In an ethics complaint filed with the medical licensing board of California, lawyers of some detainees in Guantanamo accused Capt. John S. Edmondson, head of the prison hospital there, of supervising such a method to punish prisoners deemed not cooperative enough with the interrogators, according to Friday's The New York Times.
The lawyers from the law firm of Allen & Overy said that as one of the detainees they interviewed recalled, a doctor once warned that he would not be treated if he failed to cooperate with the US government.
"When I was suffering from constipation, the doctor said he will treat me after I talk to the interrogators," the prisoner was quoted by the complaint letter as saying.
The lawyers said Edmondson should be responsible for that and suggested he should be disciplined by the licensing board.
In the United States, military doctors like Edmondson are required to maintain their licenses with medical boards.

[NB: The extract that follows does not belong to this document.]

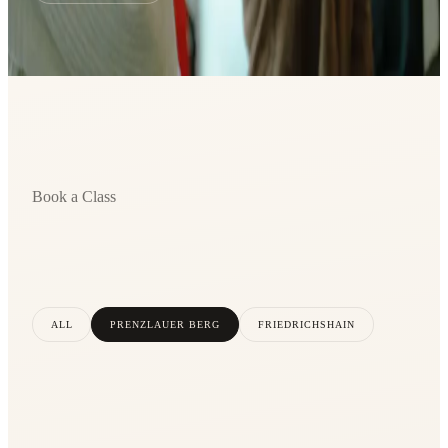
Book a Class
ALL
PRENZLAUER BERG
FRIEDRICHSHAIN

Pentagon officials declined to comment on the particular matter, but said an Army investigation made public a week ago concluded that there are no serious problems with health care given to the detainees in Guantanamo.
The complaint was lodged after US military investigators reported to a Senate committee Wednesday that they found multiple incidents of prisoner abuses at Guantanamo.
The Guantanamo base currently detains 520 prisoners and most of them were captured during the US war in Afghanistan after the Sept. 11 terrorist attack.
The detainees are classified as "enemy combatants" by the United States and are denied rights accorded to war prisoners under the Geneva Conventions.